Однако эта теория не объясняет, почему мозг наших предков несколько раз увеличивался еще до того, как появился наш вид. Мне кажется, что это ступенчатое развитие не случайно, и его лучше объяснить, чем игнорировать. Обычное убегание в качестве объяснения не подходит, поскольку для него не характерно однонаправленное движение в сторону увеличения размеров украшения, его затратности и сложности. Проблемы с убеганием не ограничиваются его космической скоростью, гораздо более фундаментальное затруднение – его нейтральность: вряд ли убеганием можно объяснить многоэтапный однонаправленный процесс, длящийся миллионы лет.

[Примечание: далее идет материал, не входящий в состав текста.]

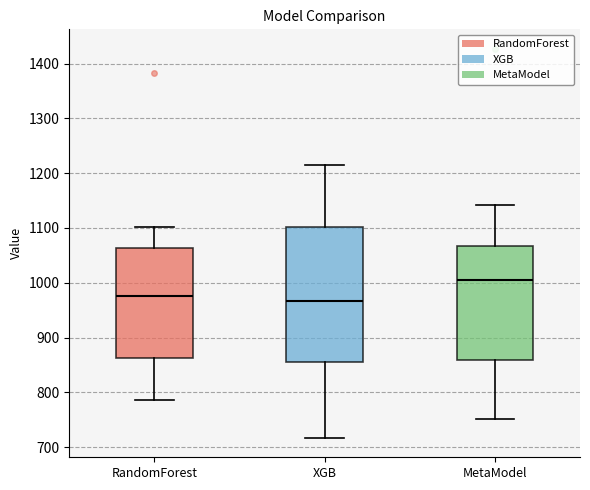

Reading left to right, read every box against the y-axis: the position of its median line, the range the box covers, and the ends of its whiskers. The values are not printed on the chart, so give them approximately, as read against the axis.

RandomForest: median 980, box 860 to 1060, whiskers 790 to 1100
XGB: median 970, box 860 to 1100, whiskers 720 to 1210
MetaModel: median 1010, box 860 to 1070, whiskers 750 to 1140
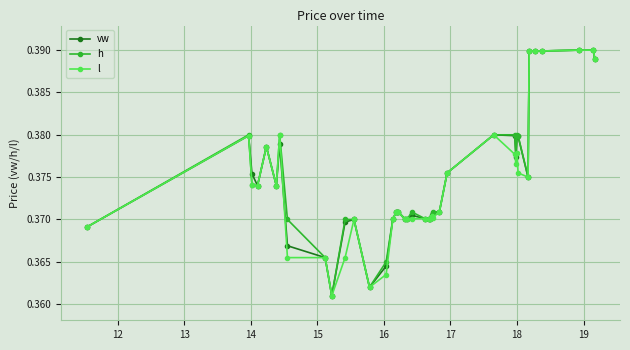

True or false: vw has more than 2 interior local peaks.

True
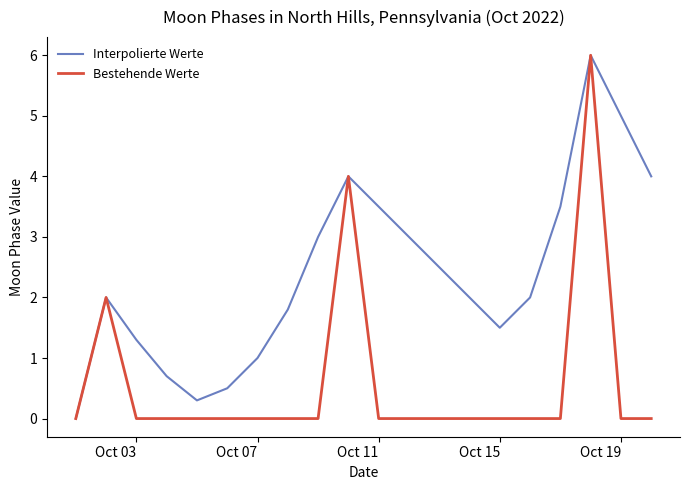

What is the maximum value shown in the chart?

6.0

В следующей главе я расскажу о другом механизме полового отбора, который гораздо лучше подходит для обеспечения подобного устойчивого прогресса в одном направлении.

 
22Докинз изложил идею мемов в книге “Эгоистичный ген” в 1976 году, то есть чуть раньше, чем Уилсон (совместно с Чарльзом Ламсденом) четко оформил свои представления о генно-культурной коэволюции в книге “Гены, разум и культура: коэволюционный процесс” (Genes, mind, and culture: the coevolutionary process, 1981).
23Гипотезы ad hoc (лат.) – гипотезы чрезвычайно узкого применения, “на данный случай”; придумываются специально для объяснения отдельных нестыковок какой-то теории и часто служат маркерами ее несостоятельности.
24Дрейф генов (в общем случае) – колебание частот вариантов генов (аллелей) в популяциях из-за случайных факторов; частота аллеля может меняться с каждым поколением из-за того, что в размножении случайно участвует меньше или больше его носителей, т. е. под действием случайных факторов происходит “ошибка” выборки – меняется выборка гамет, которым удалось сформировать зиготы. Эта ошибка тем больше, чем меньше популяция, и дрейф генов в малых популяциях может приводить к быстрому вытеснению одних аллелей другими вне зависимости от влияния этих аллелей на приспособленность (жизнеспособность и репродуктивный успех).